# Task requirements
Set down each line from the line holding "right back paw: (101, 552)" to the last line of the entries below, exactly, with both ends included and without pictures.
= = =
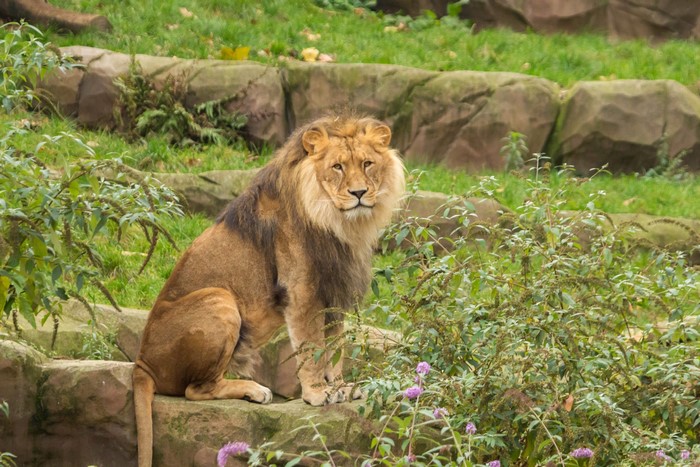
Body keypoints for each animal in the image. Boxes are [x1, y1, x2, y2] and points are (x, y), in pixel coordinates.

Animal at [132, 114, 406, 466]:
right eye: (337, 167)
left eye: (368, 163)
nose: (359, 193)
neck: (338, 222)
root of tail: (141, 362)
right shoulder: (302, 291)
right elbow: (311, 348)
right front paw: (317, 394)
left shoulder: (334, 292)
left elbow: (336, 346)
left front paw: (341, 387)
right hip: (219, 298)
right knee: (195, 390)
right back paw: (255, 389)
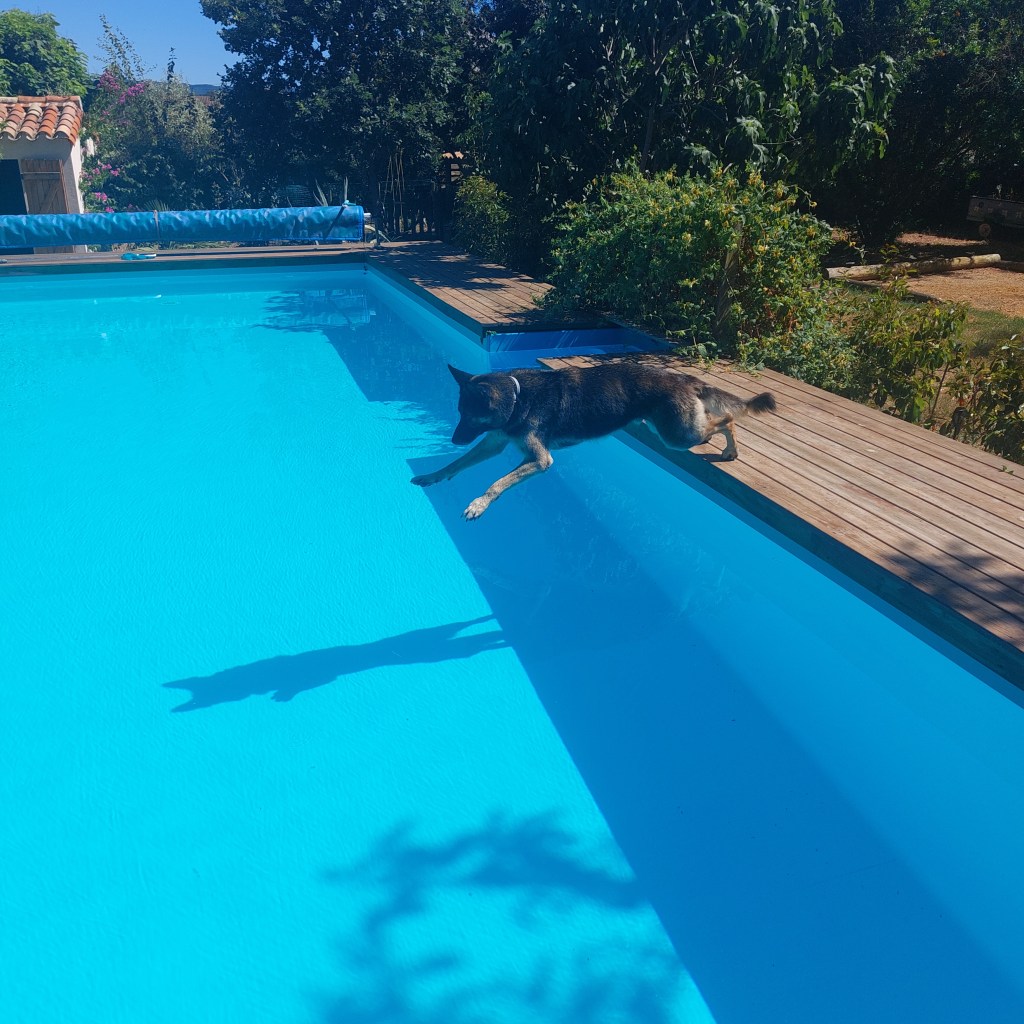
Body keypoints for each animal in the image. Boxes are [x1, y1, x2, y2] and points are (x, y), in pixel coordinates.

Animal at [411, 360, 776, 520]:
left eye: (466, 415)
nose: (454, 439)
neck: (517, 397)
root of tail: (684, 378)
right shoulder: (494, 442)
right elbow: (457, 464)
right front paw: (433, 475)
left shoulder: (539, 460)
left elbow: (496, 483)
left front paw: (480, 503)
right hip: (668, 431)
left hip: (679, 436)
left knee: (728, 419)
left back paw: (731, 450)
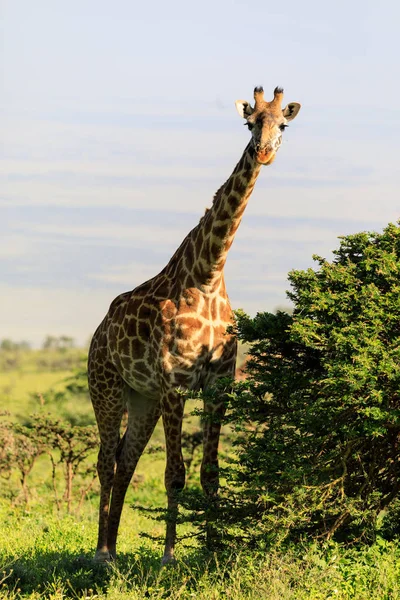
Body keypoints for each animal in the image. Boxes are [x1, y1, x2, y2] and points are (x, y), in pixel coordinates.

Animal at [87, 84, 300, 564]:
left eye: (283, 124)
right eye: (249, 122)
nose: (263, 151)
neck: (207, 274)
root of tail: (97, 333)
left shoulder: (219, 385)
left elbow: (210, 475)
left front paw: (213, 549)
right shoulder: (176, 386)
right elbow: (174, 474)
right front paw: (169, 555)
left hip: (142, 398)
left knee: (125, 461)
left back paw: (113, 546)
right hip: (105, 387)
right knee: (106, 460)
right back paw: (101, 552)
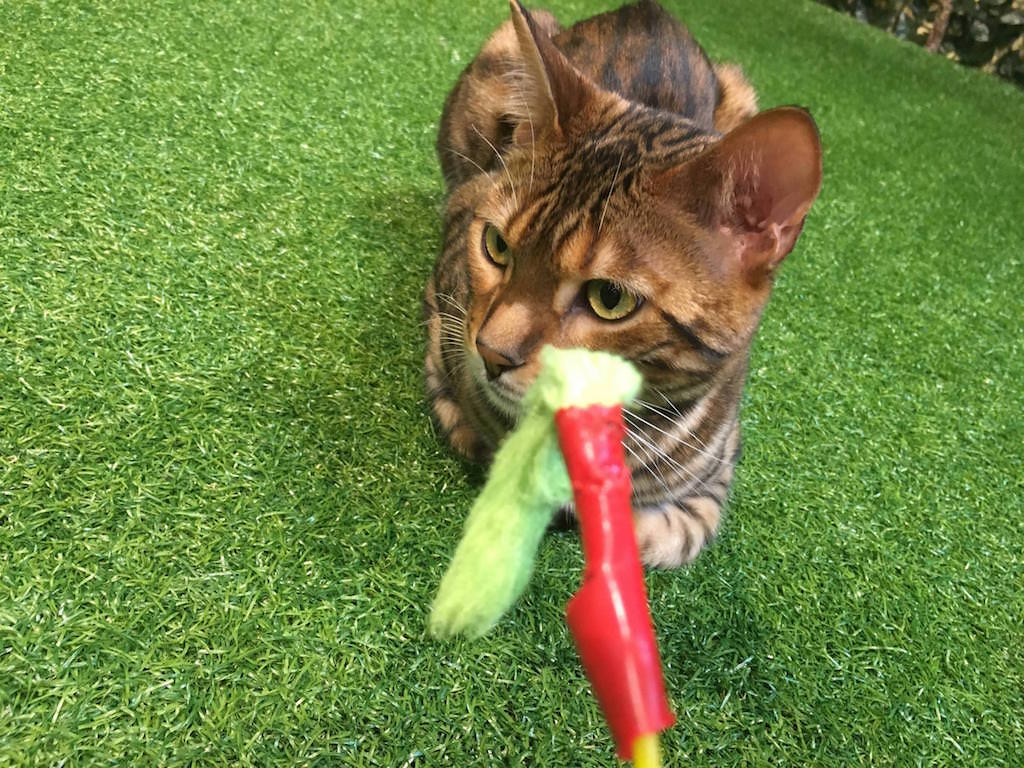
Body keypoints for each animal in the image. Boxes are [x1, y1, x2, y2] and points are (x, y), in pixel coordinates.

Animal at [424, 0, 822, 568]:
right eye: (496, 246)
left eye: (609, 299)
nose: (492, 355)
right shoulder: (444, 311)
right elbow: (460, 411)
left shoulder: (718, 472)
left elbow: (674, 529)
= = =
# Exercise answer
right back paw: (101, 552)
Body keypoints for each animal in the image. Boxes are [x1, y1, x2, y2] and points are (x, y), in pixel coordinates.

Animal at [424, 0, 822, 568]:
right eye: (496, 246)
left eye: (609, 299)
nose: (492, 355)
right shoulder: (444, 311)
right elbow: (460, 411)
left shoulder: (718, 472)
left elbow: (674, 529)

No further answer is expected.